Die Schweiz, eine Nation der Zugfahrer. 1.25 Millionen Menschen reisen bei uns täglich mit dem Zug. Aber wie sieht es im Ausland aus? Die SRF-Korrespondenten können einige Geschichten erzählen.

Menschen Blicken aus Zugwagen.
Bildlegende: In Indien musste sich SRF-Korrespondent Thomas Gutersohn erst an die Regeln beim Zugfahren gewöhnen. SRF / Thomas Gutersohn

In China beispielsweise ist der Hochgeschwindigkeitszug das Transportmittel der Stunde. Auch Nordostasien-Korrespondent Martin Aldrovandi nimmt lieber den Zug als das Flugzeug. Es sei zuverlässiger, erzählt er.

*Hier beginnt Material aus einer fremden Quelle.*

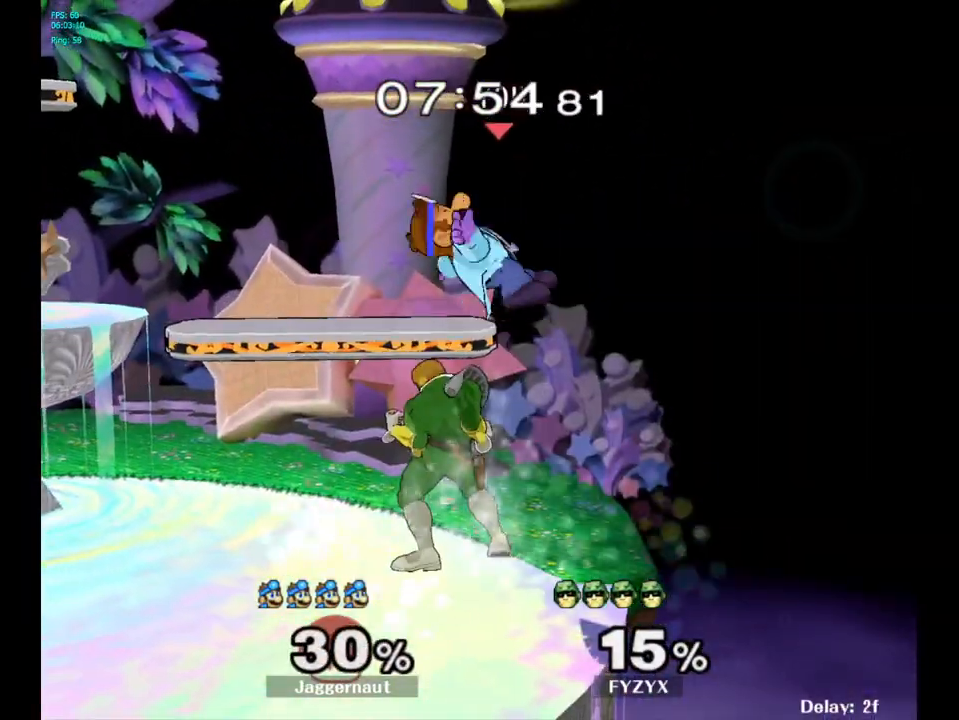
{"buttons": ["R1"], "left_stick": "left", "right_stick": "center", "events": [[200, "left_stick", "left"], [233, "R1", "down"]]}
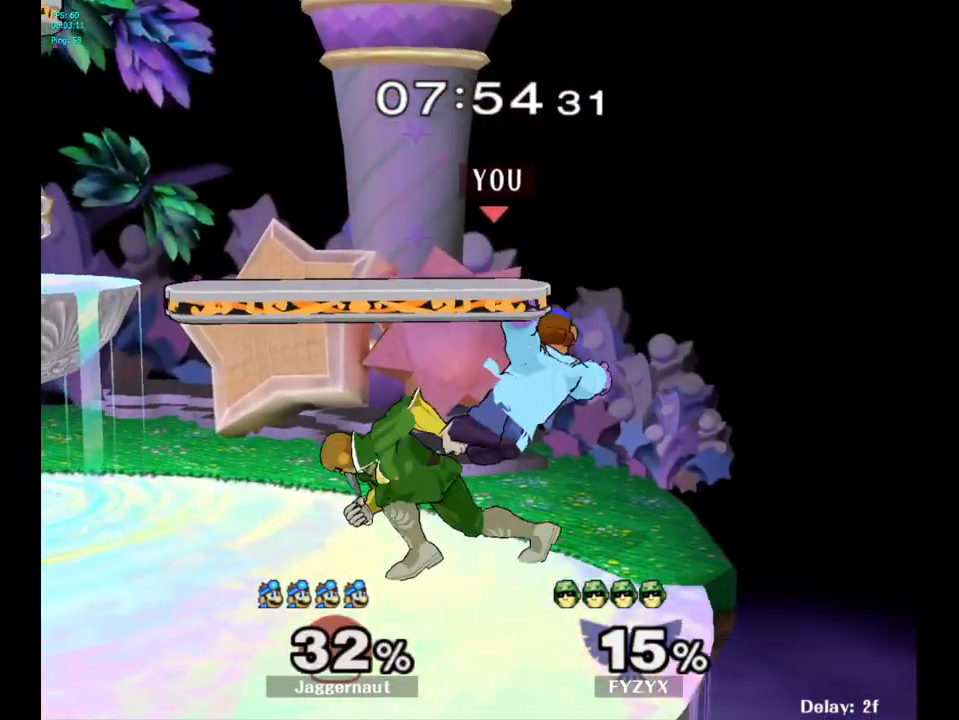
{"buttons": ["A"], "left_stick": "center", "right_stick": "center", "events": [[83, "R1", "up"], [217, "left_stick", "center"], [367, "A", "down"]]}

SRF-Korrespondent Matthias Kündig dagegen, vermisst in Miami die Schweizer Züge. Eine neue Hochgeschwindigkeitsbahn, die «Brightline», kämpft diversen Problemen. Die Bahn hat es in den USA allgemein schwer.

Die längste Zugstrecke der Welt führt durch Australien

Auch in Australien nimmt kaum jemand freiwillig den Zug. Auch SRF-Korrespondent Urs Wälterlin fährt meist Auto. Doch für den «Indian Pacific» macht er liebend gerne eine Ausnahme. Die 4300 Kilometer lange Strecke von Perth im Westen nach Sydney im Osten ist etwas Besonderes. Unter anderem, weil ein Teilstück die längste gerade Zugroute der Welt ist. Drei Nächte und vier Tage dauert die kostspielige Reise.

In den Zügen der Welt kennt sich Nordeuropakorrespondent Bruno Kaufmann bestens aus. Autofahren sei nichts für ihn, sagt er. Lieber fährt er Zug. Und er kann von einigen Abenteuern berichten.